Scott Tibbs



How to fix the Supreme Court

By Scott Tibbs, September 28, 2020

The death of Ruth Bader Ginsburg immediately brought our partisan bitterness and enmity to a boil. Radical Leftists (including verified "blue check" users on Twitter) immediately threatened riots, while "conservative" ghouls danced on Ginsburg's grave and gloated over the ability to replace her.

It should not be this way, but there is a way to fix it. The reason that Supreme Court nomination battles are so bitter and divisive is that the federal government is way too big and powerful. The stakes are so high for SCOTUS because the federal government has gobbled up authority that rightly belongs to the states. Our politics would be a lot less acrimonious if we went back to the federalist system our country was designed to be, leaving most decisions to the states while the federal government is restricted.

Sure, there are interesting reforms that can be made around the edges. One interesting proposal I have seen is term limits for seats that are now lifetime appointments, but even if we implement that proposal a couple nominees can still make significant changes and set important precedents. The base problem is still that the stakes are too high at the national level.
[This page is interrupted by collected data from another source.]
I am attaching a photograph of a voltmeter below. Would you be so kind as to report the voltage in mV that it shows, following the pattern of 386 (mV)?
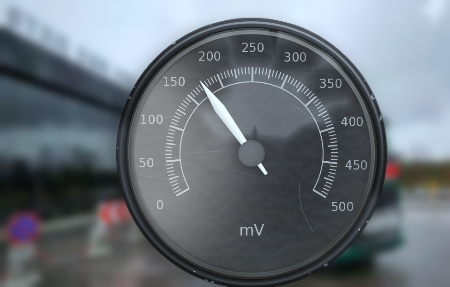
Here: 175 (mV)
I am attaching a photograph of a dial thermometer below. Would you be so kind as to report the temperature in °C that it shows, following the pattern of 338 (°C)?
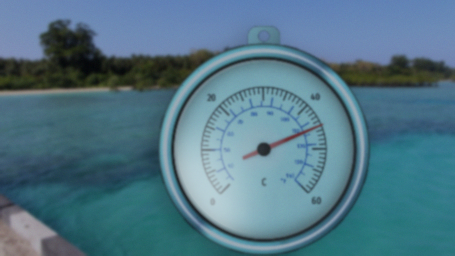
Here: 45 (°C)
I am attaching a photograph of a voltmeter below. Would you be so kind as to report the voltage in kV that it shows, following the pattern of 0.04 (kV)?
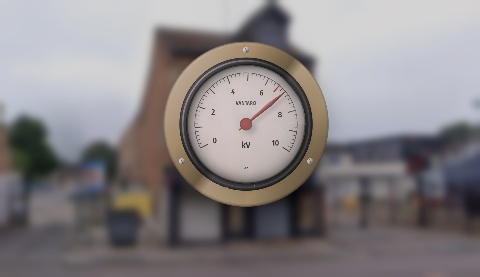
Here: 7 (kV)
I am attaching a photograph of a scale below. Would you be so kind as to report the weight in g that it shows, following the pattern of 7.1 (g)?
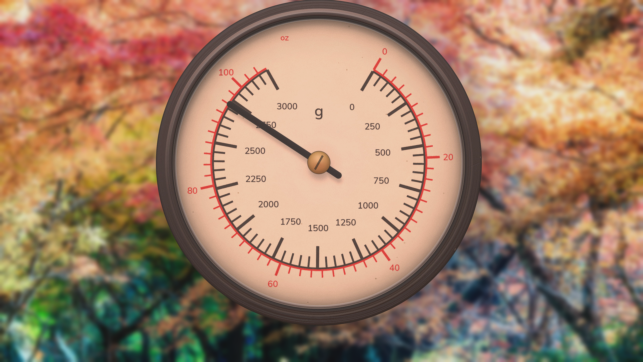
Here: 2725 (g)
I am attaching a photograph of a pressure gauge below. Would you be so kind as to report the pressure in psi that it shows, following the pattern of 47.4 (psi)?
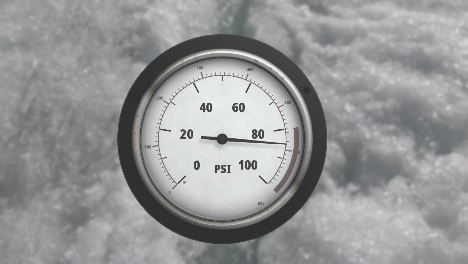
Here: 85 (psi)
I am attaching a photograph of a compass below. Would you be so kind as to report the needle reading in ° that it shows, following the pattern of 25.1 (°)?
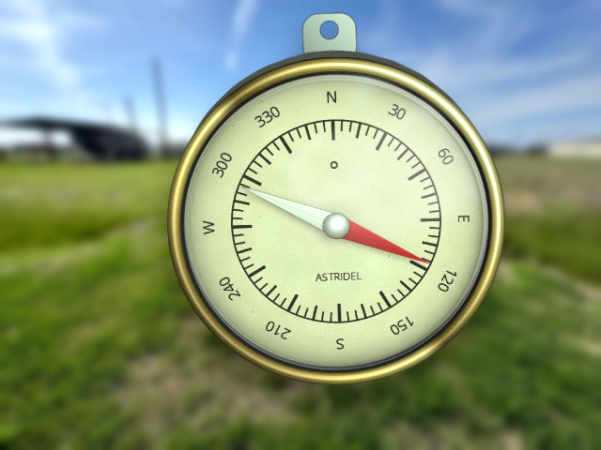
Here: 115 (°)
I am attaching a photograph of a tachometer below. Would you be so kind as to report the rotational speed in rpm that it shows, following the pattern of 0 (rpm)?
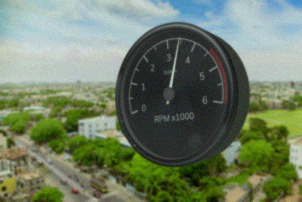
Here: 3500 (rpm)
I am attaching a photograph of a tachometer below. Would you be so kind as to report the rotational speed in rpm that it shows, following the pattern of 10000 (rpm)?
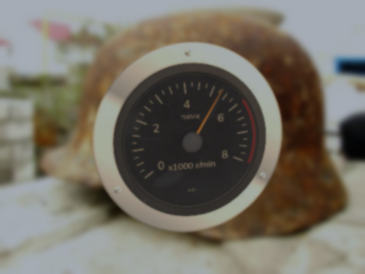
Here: 5250 (rpm)
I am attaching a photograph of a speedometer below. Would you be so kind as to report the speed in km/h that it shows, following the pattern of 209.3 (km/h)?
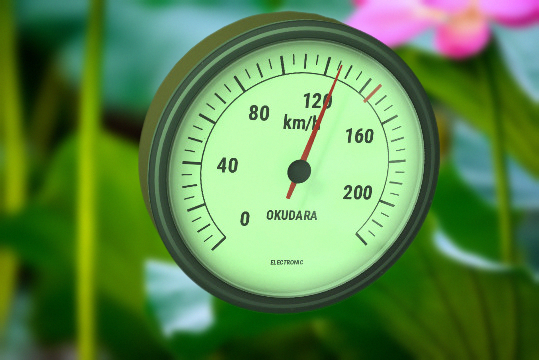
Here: 125 (km/h)
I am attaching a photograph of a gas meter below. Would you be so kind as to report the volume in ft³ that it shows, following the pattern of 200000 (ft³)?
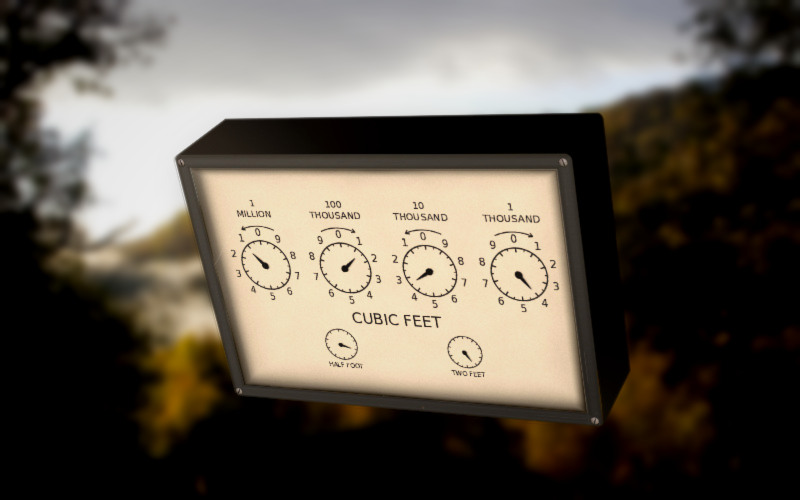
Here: 113400 (ft³)
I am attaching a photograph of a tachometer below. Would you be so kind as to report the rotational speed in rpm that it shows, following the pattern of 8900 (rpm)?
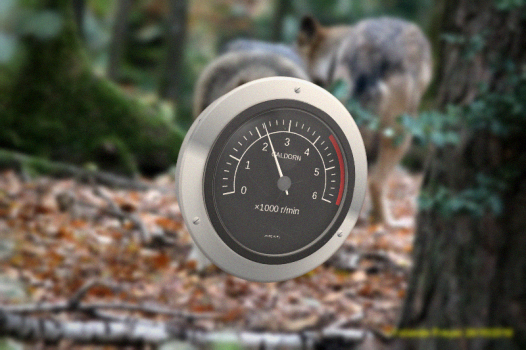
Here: 2200 (rpm)
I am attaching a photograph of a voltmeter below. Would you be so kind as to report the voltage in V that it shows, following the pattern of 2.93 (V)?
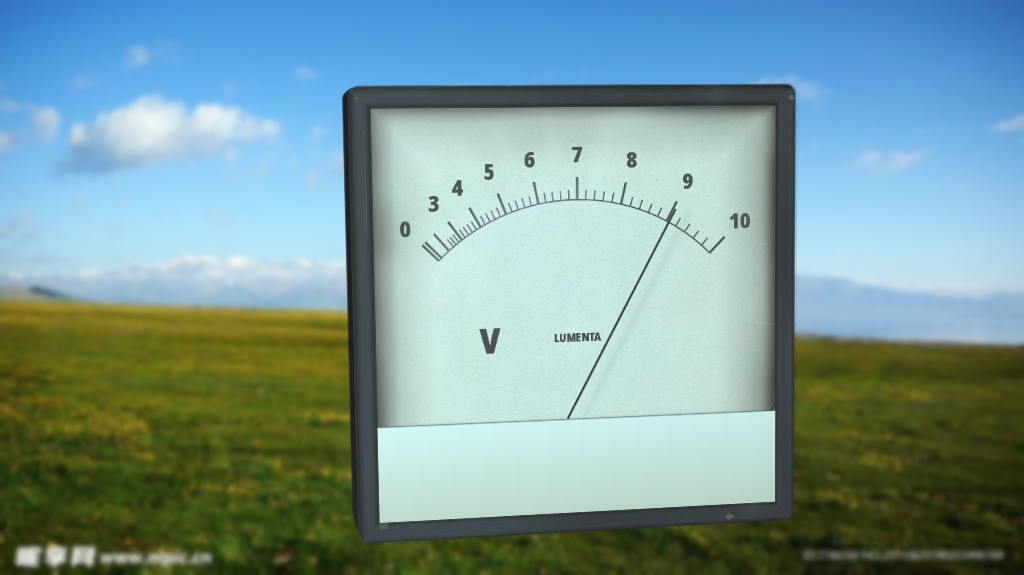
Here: 9 (V)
When you have an increasingly large portion of policy on every issue set in one city on the East Coast, there is bound to be conflict. Rural voters do not want to have big cities determining policy for them, and the same applies to large cities. But people in Montana would care a lot less about what Los Angeles is doing if politicians from Los Angeles were not passing laws that greatly impact the people of Montana.

Sure, there is the problem that many people see the Supreme Court as a super-legislature used to implement policy as opposed to interpreting the law. But if the federal government did not have such a disproportionate amount of political power - far more than the U.S. Constitution ever allowed - then that would not be nearly as much of an issue. If we really want to lower the anger and divisiveness of our politics, what we really need to do is restore the constitutional balance originally written into our founding documents.